La Fuerza Pública mantiene presencia en la zona con tropas del Ejército, unidades de la Policía y equipos de la Defensa Civil. El Ministerio de Defensa no reveló en el anuncio inicial el número exacto de uniformados que integrarán el grupo élite ni el tiempo estimado de la operación, aspectos que suelen definirse en los comunicados posteriores de esa cartera o en los partes militares.
Organismos de control como la Fiscalía General de la Nación y la Procuraduría también suelen intervenir en estos casos. Cuando se trata de incendios provocados, las conductas pueden enmarcarse en delitos ambientales tipificados en el Código Penal colombiano, por lo que las investigaciones buscan establecer si hubo dolo, negligencia o aprovechamiento económico detrás de los focos de fuego.

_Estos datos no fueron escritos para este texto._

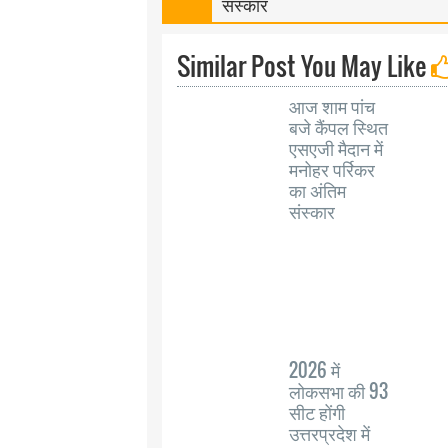
संस्कार
Similar Post You May Like
आज शाम पांच
बजे कैंपल स्थित
एसएजी मैदान में
मनोहर पर्रिकर
का अंतिम
संस्कार
2026 में
लोकसभा की 93
सीट होंगी
उत्तरप्रदेश में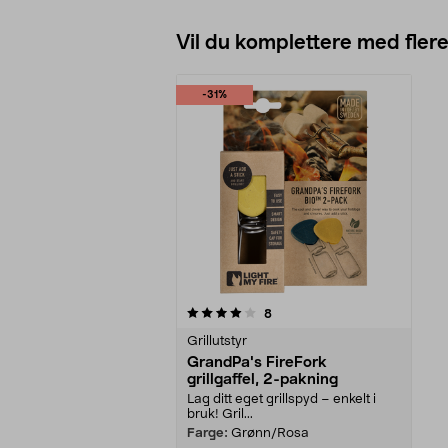
Vil du komplettere med fler
-31%
0av 5 stjerner
anmeldelser
8
Grillutstyr
GrandPa's FireFork
grillgaffel, 2-pakning
Lag ditt eget grillspyd – enkelt i
bruk! Gril...
Farge:
Grønn/Rosa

La emergencia en el Tolima coincide con un escenario climático adverso en varias regiones del país, donde las autoridades han reportado incrementos en la temperatura y bajos niveles de precipitación. En ese contexto, el Gobierno ha reiterado el llamado a la ciudadanía para evitar quemas controladas y reportar cualquier foco de incendio a las líneas de emergencia habilitadas por la gestión del riesgo.
Por ahora, el Ministerio de Defensa anunció la medida y se espera que en los próximos comunicados oficiales se detallen los avances de la operación, los resultados en terreno y la articulación con las gobernaciones y alcaldías del Tolima. La atención simultánea del incendio y el terremoto seguirá marcando la agenda de las autoridades en las próximas semanas.